Failure to Provide Appropriate Discharge Planning and Readmission for Hospitalized Resident
Penalty
Summary
Surveyors identified that the facility failed to ensure an appropriate discharge plan for one resident who was hospitalized for a suspected gastrointestinal bleed. The resident had vascular dementia with behavioral disturbances, sequelae of cerebral infarction, constipation, and atrial fibrillation, and was dependent for toileting and transfers with documented verbal and physical behaviors toward others. After the resident vomited coffee-ground emesis, the physician ordered a transfer to the hospital emergency department to rule out a GI bleed, and the discharge MDS reflected an unplanned discharge to a short-term general hospital with return anticipated.
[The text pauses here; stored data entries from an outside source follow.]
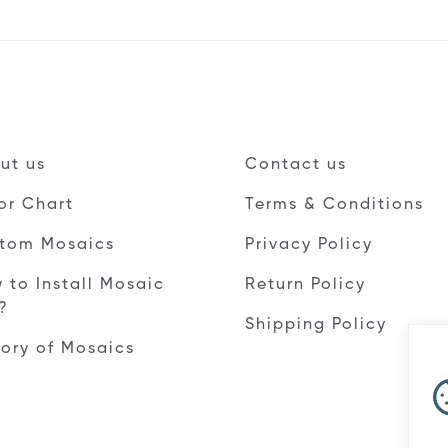
ut us
Contact us
or Chart
Terms & Conditions
tom Mosaics
Privacy Policy
 to Install Mosaic
Return Policy
e?
Shipping Policy
tory of Mosaics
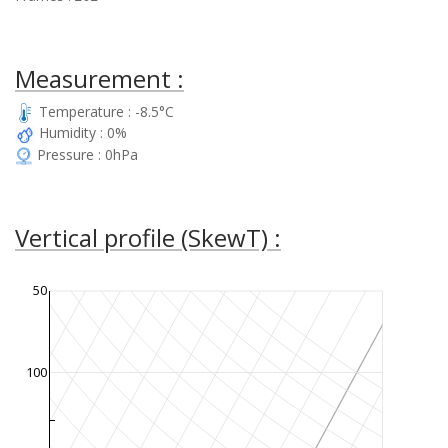
Measurement :
Temperature : -8.5°C
Humidity : 0%
Pressure : 0hPa
Vertical profile (SkewT) :
50
100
An interdisciplinary care plan meeting held prior to the hospitalization included multiple disciplines, the resident’s companion, and two guardians, but there was no documentation that discharge planning was discussed, and the resident’s care plan contained no evidence of a planned discharge. While the resident was in the hospital, the facility issued a same-day Transfer/Discharge Notice stating that the IDT had determined the resident would be discharged that day, citing that the resident’s needs could not be met after reasonable accommodation and that the safety and health of individuals in the facility would be endangered. The notice identified interference from the resident’s two guardians as the evidence supporting these reasons, but there was no documentation that the resident personally endangered the health or safety of others. The notice included information about the right to appeal the discharge, and the discharge was appealed. When the resident was medically cleared to return, the facility did not accept the resident back. Review of the electronic medical record showed no documented IDT discharge plan and no nursing progress notes after the date of hospital transfer, and no social work progress notes after that time, indicating a lack of documented planning and coordination related to the discharge decision.